● Deine Aufgabe
Gib aus dem Text zum Schadensersatz nach einem DSGVO-Verstoß unten den Abschnitt wörtlich wieder, der bei den Worten „Die Vorinstanz hat“ beginnt und nach den Worten „vereinbar sein muss.“ endet.

● Text zur Prüfung
########

Schadensersatz nach DSGVO-Verstoß wegen Test einer cloudbasierten Software für Personalverwaltung
Update Arbeitsrecht Mai 2025
Bundesarbeitsgericht (BAG), Urteil vom 8. Mai 2025 – 8 AZR 209/21
Überträgt ein Arbeitgeber personenbezogene Daten innerhalb des Konzerns an eine andere Gesellschaft, um eine cloudbasierte Software für Personalverwaltung („Workday“) zu testen und übermittelt er diese Informationen (teilweise) ohne eine hinreichende Rechtsgrundlage, verstößt er gegen die Datenschutz-Grundverordnung (DS-GVO). Dies kann einen Anspruch des Arbeitnehmers auf Schadensersatz begründen.
Sachverhalt
Im Jahr 2017 plante das beklagte Unternehmen, konzernweit Workday als einheitliche Personalverwaltungs-Software einzuführen. Zu Testzwecken übertrug die Beklagte personenbezogene Daten ihrer Beschäftigten – u.a. des Klägers – aus der bisher genutzten Software für Personalverwaltung an die Konzernobergesellschaft.
Der vorläufige Testbetrieb von Workday war in einer Betriebsvereinbarung geregelt. Danach sollte es der Beklagten erlaubt sein, den Namen, das Eintrittsdatum, den Arbeitsort, die Firma sowie die geschäftliche Telefonnummer und E-Mail-Adresse ihrer Beschäftigten zu übertragen.
Die Beklagte übermittelte darüber hinaus jedoch weitere persönliche Daten, deren Übertragung in der Betriebsvereinbarung nicht vorgesehen war. Hierbei handelte es sich insbesondere um Gehaltsinformationen, die private Wohnanschrift, das Geburtsdatum, den Familienstand, die Sozialversicherungsnummer und die Steuer-ID des Klägers.
Der Kläger war mit diesem Vorgehen nicht einverstanden und forderte von der Beklagten nach Art. 82 Abs. 1 DS-GVO einen Schadenersatz in Höhe von 3.000,00 Euro.
Die Vorinstanz hat die Klage abgewiesen (Landesarbeitsgericht Baden-Württemberg, Urteil vom 25. Februar 2021 – 17 Sa 37/20). Es hielt den geltend gemachten Kontrollverlust über die Daten des Klägers nicht für ausreichend, um einen ersatzfähigen Schaden im Sinne der DS-GVO zu begründen.
Vorlageverfahren des BAG
Mit Beschluss vom 22. September 2022 (8 AZR 209/21 (A)) setzte das BAG das Revisionsverfahren aus und bat den Gerichtshof der Europäischen Union (EuGH) um die Beantwortung verschiedener Vorlagefragen.
Im Wesentlichen wollte das BAG wissen, ob eine Betriebsvereinbarung, auf deren Grundlage personenbezogene Daten für Zwecke des Beschäftigungsverhältnisses verarbeitet werden, nicht nur die Anforderungen von Art. 88 Abs. 2 DS-GVO erfüllen, sondern auch umfassend mit anderen Regelungen der DS-GVO vereinbar sein muss.

########

● Einträge im Datensatz
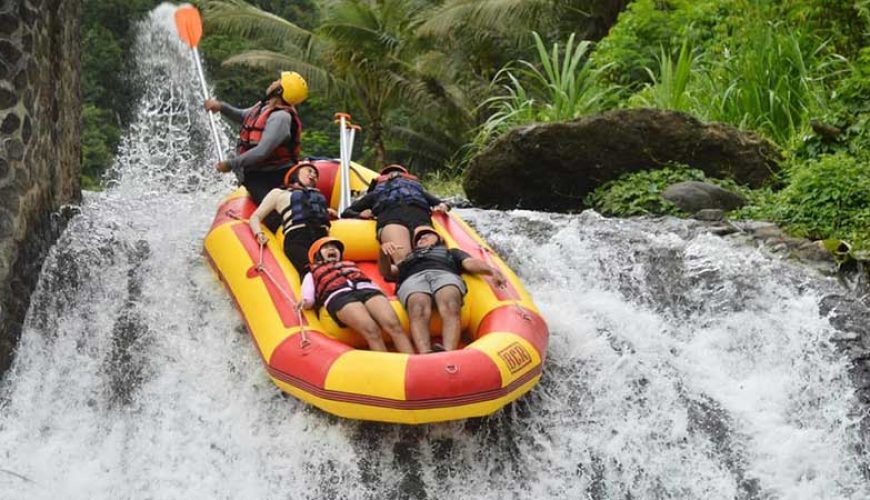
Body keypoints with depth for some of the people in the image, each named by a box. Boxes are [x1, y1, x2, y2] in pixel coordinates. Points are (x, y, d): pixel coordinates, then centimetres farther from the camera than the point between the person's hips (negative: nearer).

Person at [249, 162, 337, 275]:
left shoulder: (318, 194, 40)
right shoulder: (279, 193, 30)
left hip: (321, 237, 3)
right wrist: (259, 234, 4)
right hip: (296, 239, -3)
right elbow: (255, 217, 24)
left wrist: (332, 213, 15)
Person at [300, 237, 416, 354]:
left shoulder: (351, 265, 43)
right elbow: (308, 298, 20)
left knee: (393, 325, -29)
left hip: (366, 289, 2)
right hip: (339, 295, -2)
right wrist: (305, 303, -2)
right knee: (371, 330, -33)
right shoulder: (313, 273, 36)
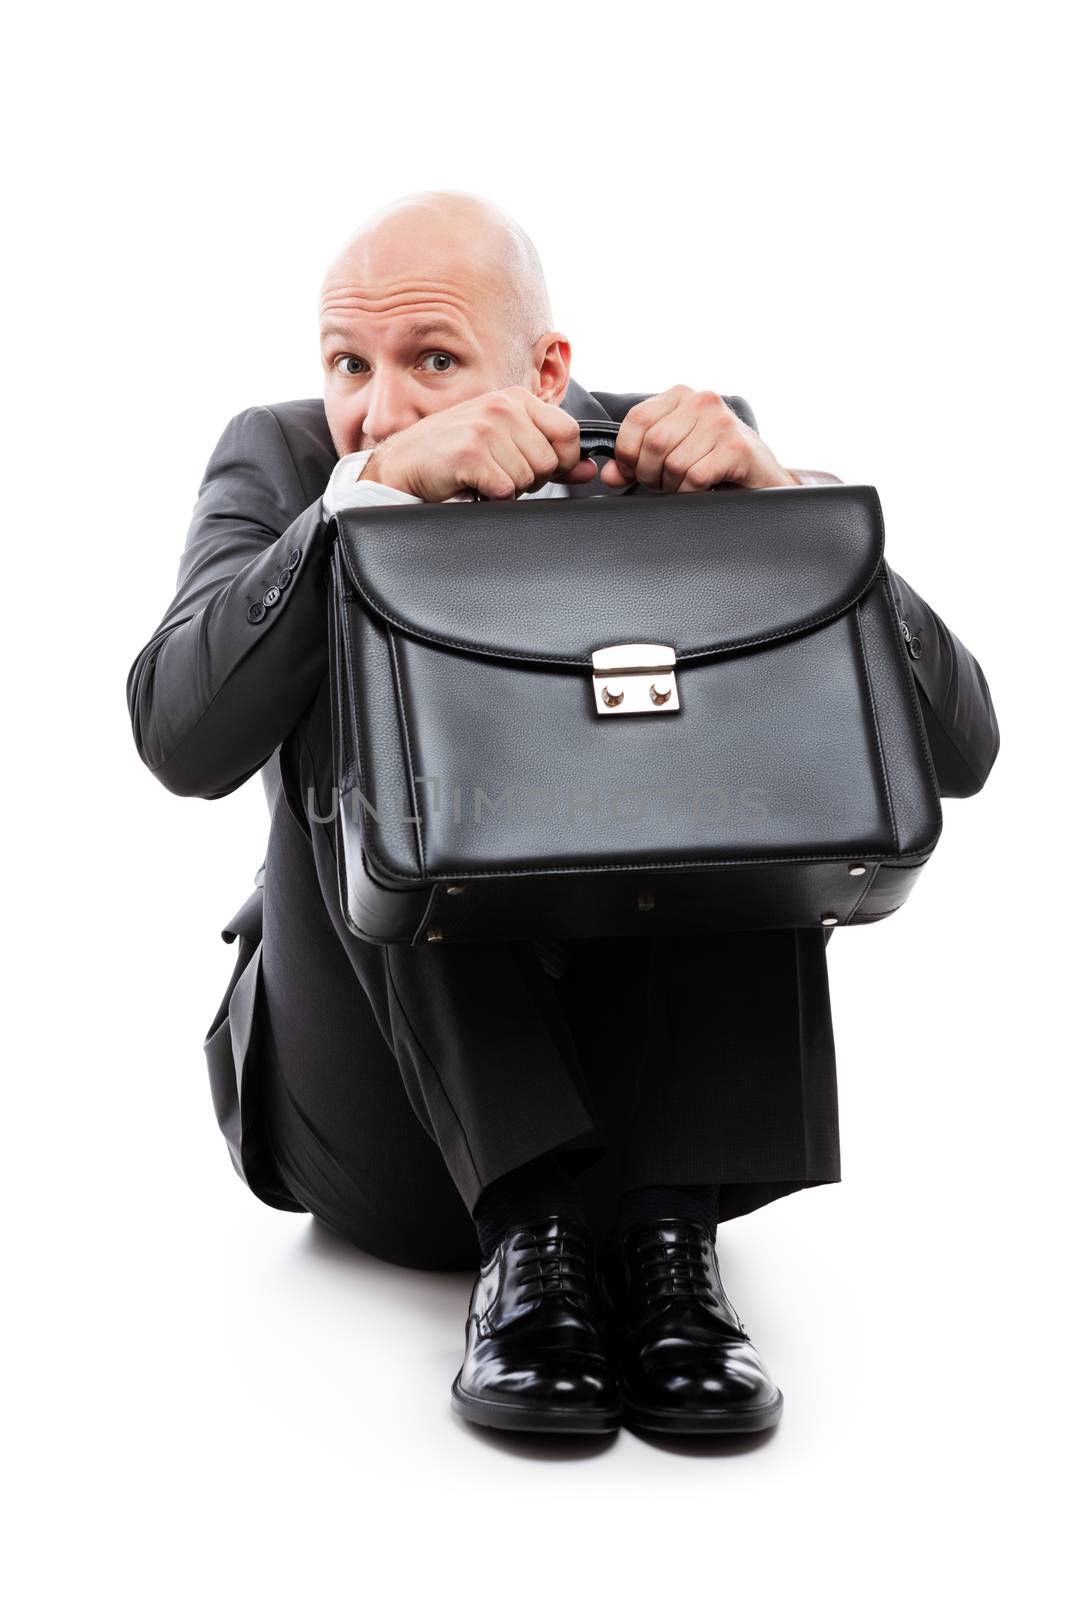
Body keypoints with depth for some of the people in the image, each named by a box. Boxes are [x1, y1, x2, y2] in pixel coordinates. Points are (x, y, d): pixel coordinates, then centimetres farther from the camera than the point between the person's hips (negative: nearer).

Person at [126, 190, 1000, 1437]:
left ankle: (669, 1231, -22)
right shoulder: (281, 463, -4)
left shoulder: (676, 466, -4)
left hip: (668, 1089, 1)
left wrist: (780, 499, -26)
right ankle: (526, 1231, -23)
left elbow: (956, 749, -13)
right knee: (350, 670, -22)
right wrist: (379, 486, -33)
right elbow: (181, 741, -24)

########

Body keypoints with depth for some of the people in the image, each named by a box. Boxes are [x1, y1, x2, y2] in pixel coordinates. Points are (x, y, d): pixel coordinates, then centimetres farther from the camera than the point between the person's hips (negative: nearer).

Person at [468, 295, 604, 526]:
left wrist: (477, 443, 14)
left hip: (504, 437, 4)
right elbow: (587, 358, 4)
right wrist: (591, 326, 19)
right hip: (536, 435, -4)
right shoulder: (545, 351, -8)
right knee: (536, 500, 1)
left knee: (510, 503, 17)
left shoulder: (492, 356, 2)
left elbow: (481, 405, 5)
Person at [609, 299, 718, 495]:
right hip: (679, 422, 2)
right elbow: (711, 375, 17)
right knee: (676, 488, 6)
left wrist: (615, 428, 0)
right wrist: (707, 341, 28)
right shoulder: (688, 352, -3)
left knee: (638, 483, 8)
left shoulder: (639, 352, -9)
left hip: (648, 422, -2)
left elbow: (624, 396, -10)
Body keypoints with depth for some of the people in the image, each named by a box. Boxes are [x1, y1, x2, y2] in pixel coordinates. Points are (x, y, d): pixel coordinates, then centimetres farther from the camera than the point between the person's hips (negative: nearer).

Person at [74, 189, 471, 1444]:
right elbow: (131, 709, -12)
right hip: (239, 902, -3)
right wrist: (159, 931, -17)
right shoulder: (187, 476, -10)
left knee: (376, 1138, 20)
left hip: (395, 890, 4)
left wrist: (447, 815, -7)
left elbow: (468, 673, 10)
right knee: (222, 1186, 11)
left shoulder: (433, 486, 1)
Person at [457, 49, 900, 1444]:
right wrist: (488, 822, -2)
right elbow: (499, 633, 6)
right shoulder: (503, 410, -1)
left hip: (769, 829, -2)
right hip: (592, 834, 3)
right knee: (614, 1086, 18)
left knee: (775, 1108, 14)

########

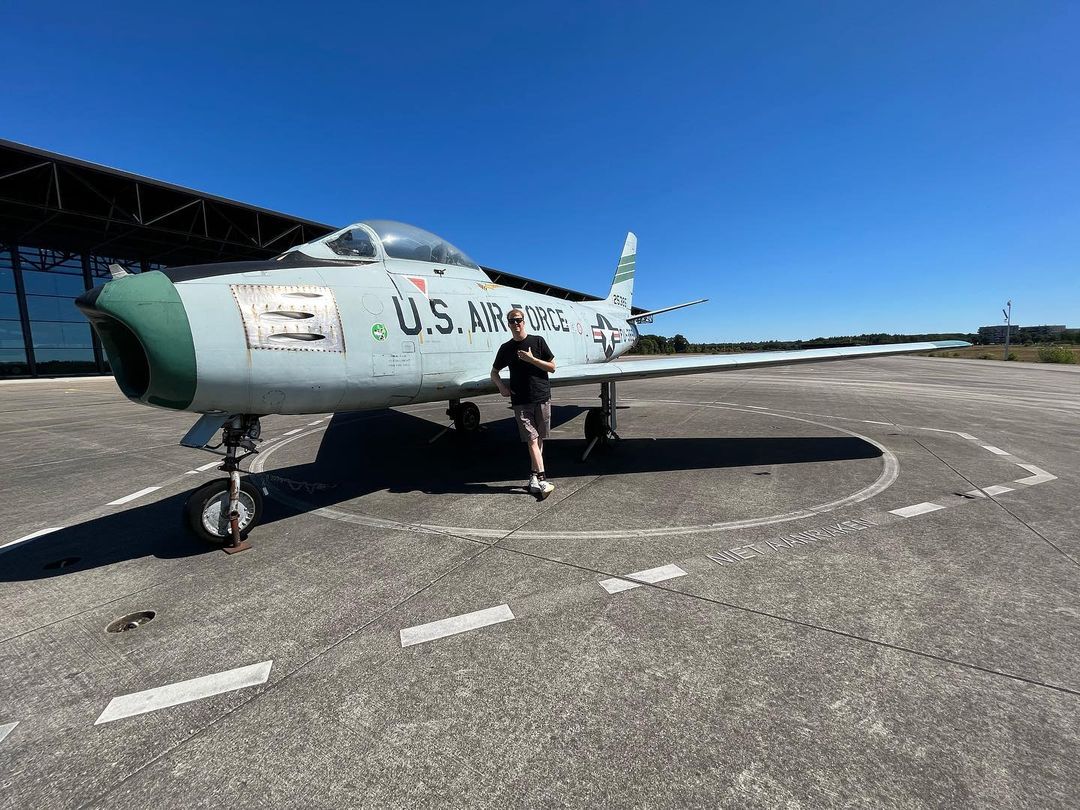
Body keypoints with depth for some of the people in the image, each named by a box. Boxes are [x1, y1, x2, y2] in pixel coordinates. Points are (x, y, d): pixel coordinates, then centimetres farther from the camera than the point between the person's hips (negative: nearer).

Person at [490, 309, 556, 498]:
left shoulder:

########

● Endgültige Antwort
Die Vorinstanz hat die Klage abgewiesen (Landesarbeitsgericht Baden-Württemberg, Urteil vom 25. Februar 2021 – 17 Sa 37/20). Es hielt den geltend gemachten Kontrollverlust über die Daten des Klägers nicht für ausreichend, um einen ersatzfähigen Schaden im Sinne der DS-GVO zu begründen.
Vorlageverfahren des BAG
Mit Beschluss vom 22. September 2022 (8 AZR 209/21 (A)) setzte das BAG das Revisionsverfahren aus und bat den Gerichtshof der Europäischen Union (EuGH) um die Beantwortung verschiedener Vorlagefragen.
Im Wesentlichen wollte das BAG wissen, ob eine Betriebsvereinbarung, auf deren Grundlage personenbezogene Daten für Zwecke des Beschäftigungsverhältnisses verarbeitet werden, nicht nur die Anforderungen von Art. 88 Abs. 2 DS-GVO erfüllen, sondern auch umfassend mit anderen Regelungen der DS-GVO vereinbar sein muss.